FAQ's
What is a mortgage default?
A mortgage is considered to be in default when one or more monthly payments have been missed.
What solutions are available if I am in default on my mortgage payments?
You may qualify for a broad range of help. Some solutions are:
- Short Sale/Payoff
- Forbearance Agreement
- Loan Modification
- Deed in Lieu
What is a Short Sale/Payoff?
Short Sales occur when borrowers sell their properties for amounts that are less than the amounts owed to the lender.

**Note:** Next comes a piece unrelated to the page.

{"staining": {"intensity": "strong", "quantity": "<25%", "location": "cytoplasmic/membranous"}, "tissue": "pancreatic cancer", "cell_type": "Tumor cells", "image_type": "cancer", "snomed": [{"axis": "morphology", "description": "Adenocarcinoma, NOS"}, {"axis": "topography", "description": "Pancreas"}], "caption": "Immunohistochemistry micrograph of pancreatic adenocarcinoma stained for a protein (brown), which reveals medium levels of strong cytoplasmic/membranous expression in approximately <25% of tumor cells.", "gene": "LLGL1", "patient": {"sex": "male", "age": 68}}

How do I qualify for assistance?
Borrowers need to prove that they are experiencing a substantial financial hardship.
What is a Hardship?
A hardship is a situation that has a life changing effect for the borrower that results in an in-ability to pay the mortgage debt in either, short or long term. Some examples are:
- Separation or Divorce
- Medical Bills
- Inability to work due to health reasons
- Death of Spouse
- Job Relocation
- Reduced Income or Unemployment
- Business Failure
How do I qualify for a Short Sale?
A borrower must prove that a hardship exists. The lender must be willing to accept the short sale proceeds as full settlement of the debt.
What is required from the property owner?
The property owner must:
- Sign a listing agreement with the Realtor
- List the property for sale
- Cooperate with access, showings, offers, and with the Realtor and SSW.
- Vacate the home following close of escrow
- Agree not to finance or otherwise encumber the property
- Be responsible to maintain the home in "show" condition
- Be responsible for minor repairs to the home
- Be a responsible homeowner until close of escrow and vacancy of home.